**Activity**
Rewrite the portion of the robotic workstation passage starting with "In addition to" and going on through "simple web interface.", with "web interface" replaced by "touchscreen interface".

**Reading passage**
For robots, grasping and manipulation is hard. One focus of the Centre’s research was enabling robots to master the manipulation of everyday objects in realistic unstructured and dynamic settings. To achieve this, a robot must be able to integrate what it sees with how it moves. The result will be a new generation of robots that can operate effectively in “messy” human environments, and be versatile enough to handle new tasks, new objects and new environments.

This robotic workstation demonstrator showcased the Centre’s capability in vision-enabled robotic grasping in a clear and compelling way to a general audience.  The everyday tasks it replicated included; picking up everyday objects, placing objects, and exchanging objects with a person.  Specifically, in 2020 the aim of the project was to train the robot to receive an item from a person, hand an item to a person and implement the demonstrations on a mobile manipulation platform.


Key Results

In 2020, the project team, implemented the infrastructure for a table-top manipulation demonstrator intended to be installed in a public space and run safely and largely unsupervised by ensuring that the system is robust to failure.  Developments included: a Linux system service to control the life-cycle of demonstrator software and required services and hardware; watch-dog services and automatic error recovery to ensure safety; a behaviour tree for overall system control; and an AR-tag based calibration process to allow users to change the workspace layout.

In addition to the robustness aspects of the system, the team also created an interactive demonstrator experience which showcases Centre research results and includes the following: spoken voice call to action with different feedback based on the proximity of detected faces; a pick and place demo; compliant control demo where the robot opens and closes valves; and a hand-over demo where the robot passes an object to the user.

The demonstrator was implemented as a behaviour tree with demo switching and robust error recovery capabilities.  User interaction, for selecting demos and interacting with demos is achieved through a simple web interface.

The demonstrator spent 6 weeks off-site at three different locations, ARM Hub, The Cube QUT and at the World of Drones & Robotics Congress 2020. During these installations the demonstrator operated reliably without constant human supervision and interacted with many hundreds of visitors.

In the final months of 2020, the team continued to add capabilities to the robot including; implementation of a more powerful object recognition system (based on the Centre’s RefineNet-lite), integrating the Centre’s Vision & Language capability, and a new language-to-action interface.

The project team also deployed a version of the demonstrator at the Monash node and open sourced a package of software to interface with Franka-Emika Panda robot.

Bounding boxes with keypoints
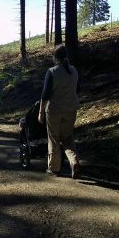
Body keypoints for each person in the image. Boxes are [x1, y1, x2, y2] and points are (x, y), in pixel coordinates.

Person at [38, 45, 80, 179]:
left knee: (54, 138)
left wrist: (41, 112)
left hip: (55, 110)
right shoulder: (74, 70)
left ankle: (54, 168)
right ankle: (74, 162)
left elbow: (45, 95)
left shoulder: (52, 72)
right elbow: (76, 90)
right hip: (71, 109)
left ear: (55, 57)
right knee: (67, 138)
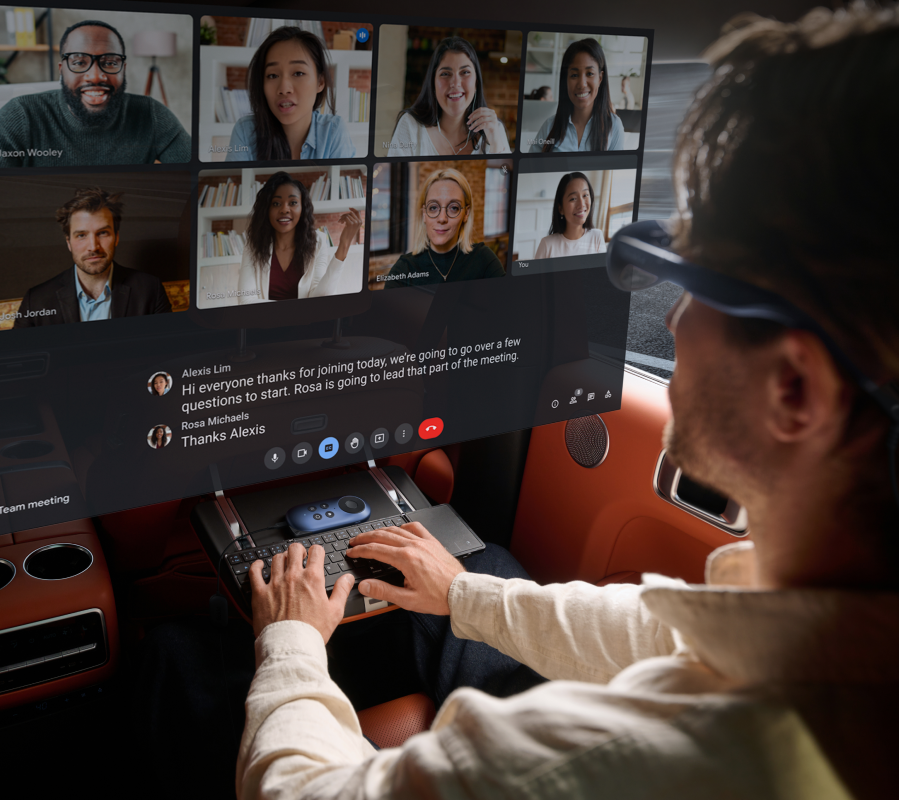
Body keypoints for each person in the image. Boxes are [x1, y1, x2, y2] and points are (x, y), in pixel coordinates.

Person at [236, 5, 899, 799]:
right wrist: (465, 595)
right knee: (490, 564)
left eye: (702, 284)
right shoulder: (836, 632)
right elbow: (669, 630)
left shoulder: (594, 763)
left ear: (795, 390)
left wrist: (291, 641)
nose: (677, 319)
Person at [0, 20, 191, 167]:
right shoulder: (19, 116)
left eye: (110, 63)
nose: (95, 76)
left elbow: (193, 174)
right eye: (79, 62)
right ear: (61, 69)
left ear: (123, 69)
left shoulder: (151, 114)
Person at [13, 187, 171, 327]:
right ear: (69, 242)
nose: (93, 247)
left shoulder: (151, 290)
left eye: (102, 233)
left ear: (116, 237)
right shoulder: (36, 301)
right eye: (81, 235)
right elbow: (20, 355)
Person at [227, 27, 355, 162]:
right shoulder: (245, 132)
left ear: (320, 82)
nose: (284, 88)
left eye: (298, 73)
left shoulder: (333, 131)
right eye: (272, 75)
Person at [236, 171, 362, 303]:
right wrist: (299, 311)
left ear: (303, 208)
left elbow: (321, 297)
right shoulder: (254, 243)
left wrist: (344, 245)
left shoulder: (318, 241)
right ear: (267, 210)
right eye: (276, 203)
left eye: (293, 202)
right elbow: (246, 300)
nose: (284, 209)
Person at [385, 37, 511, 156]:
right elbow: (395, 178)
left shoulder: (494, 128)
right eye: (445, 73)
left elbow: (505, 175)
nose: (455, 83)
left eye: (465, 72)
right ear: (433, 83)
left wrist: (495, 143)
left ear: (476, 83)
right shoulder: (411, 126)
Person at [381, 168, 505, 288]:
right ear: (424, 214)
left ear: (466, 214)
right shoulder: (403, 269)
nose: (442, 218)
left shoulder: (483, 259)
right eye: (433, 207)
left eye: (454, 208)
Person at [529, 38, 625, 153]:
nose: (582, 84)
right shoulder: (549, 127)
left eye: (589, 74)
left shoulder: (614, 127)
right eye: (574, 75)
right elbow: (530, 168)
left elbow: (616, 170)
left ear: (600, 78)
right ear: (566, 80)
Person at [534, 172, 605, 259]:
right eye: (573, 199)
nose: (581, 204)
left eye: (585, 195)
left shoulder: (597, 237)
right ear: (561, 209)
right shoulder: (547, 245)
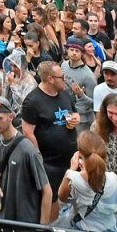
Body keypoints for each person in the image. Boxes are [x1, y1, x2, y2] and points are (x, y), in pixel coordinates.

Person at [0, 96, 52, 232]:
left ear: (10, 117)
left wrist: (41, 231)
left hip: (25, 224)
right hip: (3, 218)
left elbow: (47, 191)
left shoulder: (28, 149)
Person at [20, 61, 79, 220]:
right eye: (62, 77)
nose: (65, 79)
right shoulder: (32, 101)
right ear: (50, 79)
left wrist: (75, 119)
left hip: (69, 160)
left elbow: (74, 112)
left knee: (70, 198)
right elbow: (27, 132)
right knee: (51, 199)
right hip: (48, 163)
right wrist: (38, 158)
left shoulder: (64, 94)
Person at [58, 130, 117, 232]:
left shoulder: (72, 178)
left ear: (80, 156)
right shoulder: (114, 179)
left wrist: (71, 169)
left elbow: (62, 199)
--
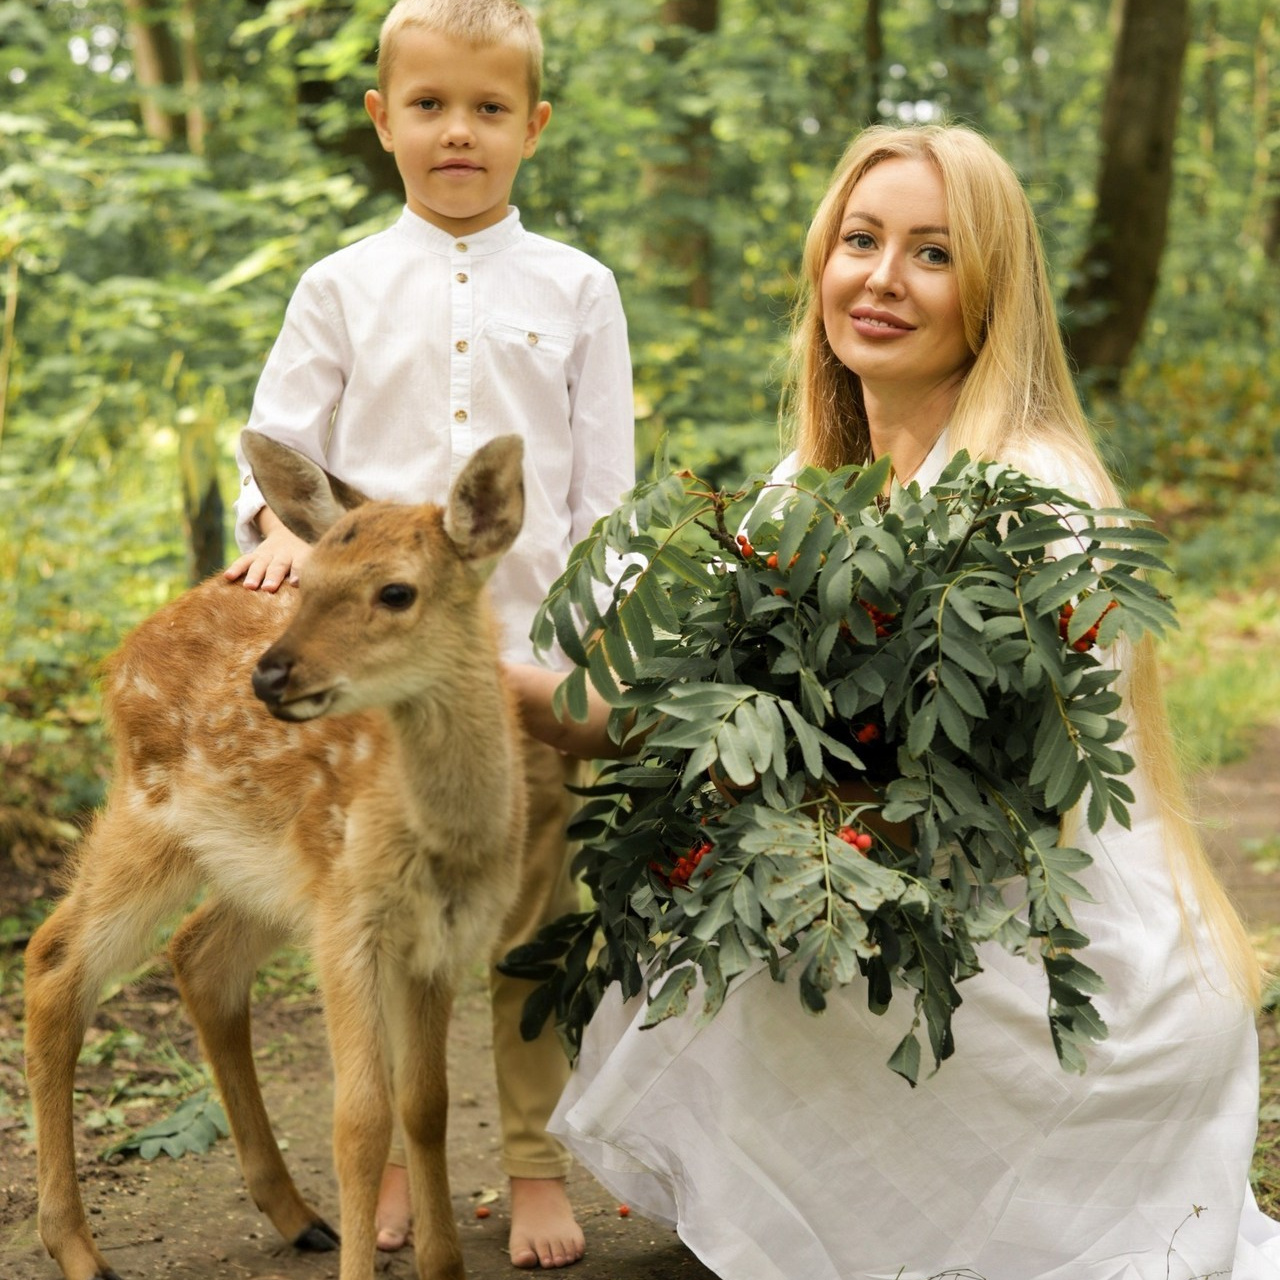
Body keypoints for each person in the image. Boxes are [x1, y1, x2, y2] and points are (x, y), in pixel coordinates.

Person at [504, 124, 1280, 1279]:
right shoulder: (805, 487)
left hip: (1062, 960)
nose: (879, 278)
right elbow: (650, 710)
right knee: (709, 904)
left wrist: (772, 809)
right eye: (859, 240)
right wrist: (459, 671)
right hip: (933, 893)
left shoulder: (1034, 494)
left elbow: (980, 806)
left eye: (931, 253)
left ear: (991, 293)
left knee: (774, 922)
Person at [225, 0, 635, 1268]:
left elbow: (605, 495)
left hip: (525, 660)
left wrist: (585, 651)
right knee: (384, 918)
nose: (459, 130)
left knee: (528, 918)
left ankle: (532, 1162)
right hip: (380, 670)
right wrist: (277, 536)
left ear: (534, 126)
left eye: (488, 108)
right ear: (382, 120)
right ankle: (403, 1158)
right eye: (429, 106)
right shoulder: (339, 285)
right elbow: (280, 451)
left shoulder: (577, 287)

**Answer**
In addition to the robustness aspects of the system, the team also created an interactive demonstrator experience which showcases Centre research results and includes the following: spoken voice call to action with different feedback based on the proximity of detected faces; a pick and place demo; compliant control demo where the robot opens and closes valves; and a hand-over demo where the robot passes an object to the user.

The demonstrator was implemented as a behaviour tree with demo switching and robust error recovery capabilities.  User interaction, for selecting demos and interacting with demos is achieved through a simple touchscreen interface.